Healthy workday lunch tips

By Jessica Tong, RD, Medisys Calgary


Maintaining a healthy diet can be challenging when you don’t have access to a kitchen, like when you are at the office or travelling on business. When it comes to healthy workdays – it’s wise to bring what you can from home!

Stock your desk drawer and the office fridge with healthy snacks and lunches such as:

  • Fresh cut fruit and veggies
  • Hummus for dipping, try our homemade beet hummus


  • Homemade egg salad, tuna salad, or chicken salad sandwiches (swap mayo with mashed ripe avocado or a yogurt-based dressing that is free of sugar and additives)
  • Plain Greek yogurt
  • Hard boiled eggs
  • Cheese portions <20% MF (milk fat)
  • Cottage cheese portions (no sugar added)
  • Raw, unsalted nuts and seeds
  • Homemade, low-sugar energy bars, energy balls or well selected commercial bars (e.g. many varieties of Kind Bars, simply Protein bars, or Vega One bars are great options).

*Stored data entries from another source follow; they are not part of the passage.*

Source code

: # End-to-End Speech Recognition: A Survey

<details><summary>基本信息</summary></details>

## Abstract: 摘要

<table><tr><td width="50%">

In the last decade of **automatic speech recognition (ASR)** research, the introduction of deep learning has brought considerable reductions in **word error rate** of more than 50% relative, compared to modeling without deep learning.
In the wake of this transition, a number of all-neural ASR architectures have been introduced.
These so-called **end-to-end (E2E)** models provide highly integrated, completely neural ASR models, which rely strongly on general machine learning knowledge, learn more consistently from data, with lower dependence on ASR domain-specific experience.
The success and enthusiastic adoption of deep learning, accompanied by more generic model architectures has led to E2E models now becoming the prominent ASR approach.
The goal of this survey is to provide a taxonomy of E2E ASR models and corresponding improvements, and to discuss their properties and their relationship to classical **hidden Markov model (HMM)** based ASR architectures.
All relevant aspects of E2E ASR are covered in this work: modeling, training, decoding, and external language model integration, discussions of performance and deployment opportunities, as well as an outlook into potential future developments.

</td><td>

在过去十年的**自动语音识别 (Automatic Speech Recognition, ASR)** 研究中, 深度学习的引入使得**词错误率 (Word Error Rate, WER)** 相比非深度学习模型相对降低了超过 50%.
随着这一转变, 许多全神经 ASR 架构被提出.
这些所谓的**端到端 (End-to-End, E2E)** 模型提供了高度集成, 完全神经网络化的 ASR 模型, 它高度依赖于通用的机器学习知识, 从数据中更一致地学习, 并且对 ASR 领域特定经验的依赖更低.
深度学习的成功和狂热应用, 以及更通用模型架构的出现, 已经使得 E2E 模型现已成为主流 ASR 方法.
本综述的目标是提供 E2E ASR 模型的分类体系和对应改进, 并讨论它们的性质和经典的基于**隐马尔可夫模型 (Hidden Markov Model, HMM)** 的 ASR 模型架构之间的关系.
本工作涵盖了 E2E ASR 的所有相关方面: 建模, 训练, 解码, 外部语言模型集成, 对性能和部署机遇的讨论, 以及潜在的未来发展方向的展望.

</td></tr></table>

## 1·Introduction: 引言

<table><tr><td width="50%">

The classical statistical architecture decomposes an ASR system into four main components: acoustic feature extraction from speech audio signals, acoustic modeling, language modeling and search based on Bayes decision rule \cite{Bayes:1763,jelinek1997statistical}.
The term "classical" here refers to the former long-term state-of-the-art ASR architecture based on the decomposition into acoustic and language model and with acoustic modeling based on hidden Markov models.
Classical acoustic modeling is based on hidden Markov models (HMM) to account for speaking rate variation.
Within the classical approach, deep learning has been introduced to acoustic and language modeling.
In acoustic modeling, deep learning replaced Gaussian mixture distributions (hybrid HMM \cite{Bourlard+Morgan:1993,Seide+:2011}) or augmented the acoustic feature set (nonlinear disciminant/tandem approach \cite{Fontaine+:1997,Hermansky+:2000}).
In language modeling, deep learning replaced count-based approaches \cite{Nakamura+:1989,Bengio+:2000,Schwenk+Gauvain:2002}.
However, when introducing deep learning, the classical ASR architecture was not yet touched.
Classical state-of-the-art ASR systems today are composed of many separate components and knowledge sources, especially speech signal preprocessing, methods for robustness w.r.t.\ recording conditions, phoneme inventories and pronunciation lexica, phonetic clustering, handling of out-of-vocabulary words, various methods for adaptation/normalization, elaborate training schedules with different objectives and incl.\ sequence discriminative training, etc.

Simple substitutions in your takeout lunch order can have a huge impact on your waistline! When you need to rely on eating out, simple substitutions can keep your meal from becoming a complete calorie, sugar, and sodium bomb. Here are some health tips to remember when dining out for lunch:

  • Choose grilled versus fried meats or fish
  • Order dressings on the side and choose vinaigrettes over creamy or sugary dressings
  • Choose options like mustard, salsa, lemon juice, lime juice, or balsamic vinegar instead of creamy and sugary sauces or condiments like ketchup, BBQ sauce, Caesar dressing, or ranch dressing
  • Limit sodium by avoiding heavily processed/cured meats,processed cheese, and pickled veggies
  • Pile on as many veggies as you can whenever possible (many food chains like PitaPit, Mucho Burrito, or Subway Sandwiches will let you turn wraps, pitas, or burritos into salad bowls)
  • Choose salad or steamed veggies over French fries as your side, and when salad isn’t an option, skip the side altogether
  • Choose the 1/2 size portion
  • Choose still or sparkling water as your beverage – the extra, empty calories from pop, juice, and alcohol can really add up!